Few British budgets have mattered as much as the one that Philip Hammond will deliver tomorrow.

The chancellor of the exchequer must shore up Theresa May's perilously shaky government ahead of a vital Brexit summit of European leaders in mid-December.

At the same time, he has to keep a grip on the public finances. But the gravest challenge he faces is economic: Britain's persistent productivity blight.

Productivity - output per hour worked - is the mainspring of economic growth. In the decade before the financial crisis of 2007-08 productivity was increasing in Britain by just over 2 per cent a year, outpacing the average for the other economies of the G7.
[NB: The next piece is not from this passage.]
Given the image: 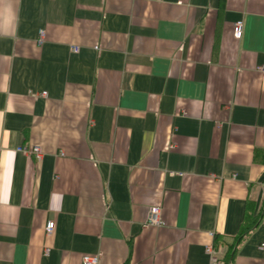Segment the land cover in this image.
Masks as SVG:
<instances>
[{"label": "crops", "instance_id": "obj_1", "mask_svg": "<svg viewBox=\"0 0 264 264\" xmlns=\"http://www.w3.org/2000/svg\"><path fill=\"white\" fill-rule=\"evenodd\" d=\"M263 242L264 0H0V264H264Z\"/></svg>", "mask_w": 264, "mask_h": 264}, {"label": "built area", "instance_id": "obj_2", "mask_svg": "<svg viewBox=\"0 0 264 264\" xmlns=\"http://www.w3.org/2000/svg\"><path fill=\"white\" fill-rule=\"evenodd\" d=\"M243 26H244L243 20H238L234 26L235 36L239 39L243 35ZM43 37H44V32L42 31L41 32V41L43 40ZM97 49H98V47H97ZM73 51L78 52L79 48L74 47ZM42 95L46 96L47 93L44 92V93H42ZM19 150L28 154V155H34L37 159H40L42 157V151L39 147H34L32 150H28L24 147H21ZM149 222L151 224H154V225H162L163 224V222L161 221V218H160V209L159 208L155 207L151 210ZM54 228H55V222L49 221L48 225L46 227V232L48 234H51L53 232ZM260 247L262 249H264V242L261 244ZM207 251L211 255L210 264H226L222 259L218 258L215 255V250H213V247H208ZM99 260H100V255H87V256L83 257V263L84 264H99Z\"/></svg>", "mask_w": 264, "mask_h": 264}, {"label": "trees", "instance_id": "obj_3", "mask_svg": "<svg viewBox=\"0 0 264 264\" xmlns=\"http://www.w3.org/2000/svg\"><path fill=\"white\" fill-rule=\"evenodd\" d=\"M258 224V218H251L248 225H246L243 229V231L241 232L240 236L238 237L237 241H240L245 235H247L252 229L253 227H255ZM235 252V250H234ZM235 254V253H234ZM233 254V255H234ZM226 264H231V262H228Z\"/></svg>", "mask_w": 264, "mask_h": 264}]
</instances>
But since the crisis, British performance has been dismal. Although productivity jumped in the third quarter of 2017, prolonged weakness means it is barely higher than its pre-crisis peak a decade ago. The recovery in GDP has been driven overwhelmingly by more labour input, a source of growth that is running dry.

Other advanced economies have also experienced setbacks to productivity growth following the financial crisis. Where Britain stands out is in the severity of its reverse.

The shortfall in productivity is the main reason real wages are now 4 per cent lower than 10 years ago, a potent reason why the leave campaign prevailed in the Brexit referendum.

Early detective work highlighted the impact of the financial crisis itself, which was especially severe in Britain. This held back productivity by throttling bank credit to new potentially fast-growing ventures and by jamming up the usual way in which capital moves from declining to advancing sectors.

AGEING WORKFORCE

Longer-term forces appear to be in play in Britain and elsewhere. Firms at the technological frontier continue to forge ahead in raising productivity.

However, the diffusion of their best practices within economies has slowed. An ageing workforce is now acting as a drag. And the contribution to productivity from improved educational attainment is falling.

One reason the productivity setback has been particularly severe in Britain is that its apparently robust performance before the crisis was overstated and unsustainable.

Banking activities ballooned on the basis of what turned out to be economically and socially harmful practices such as risky securitisations.

Despite making up less than a tenth of the economy, the financial sector has been responsible for nearly a third of the productivity slowdown.

Long-standing weaknesses in qualifications and skills have also become more damaging as business becomes more knowledge-based. Over a quarter of British working-age adults perform poorly in numeracy or literacy or both.

When he presents his budget, Mr Hammond will point to the fall in the budget deficit from a peak of almost 10 per cent of GDP after the financial crisis to 2.3 per cent of GDP in the financial year ending in March 2017.

But what matters now is the future path of the public finances. Britain's poor productivity prospects will box the chancellor in because GDP is the tax base and future revenues will be smaller to the extent that output per hour worked continues to stall.

The harsh reality is that Brexit will blight the public finances by hurting productivity. - REUTERS

Paul Wallace is a London-based writer.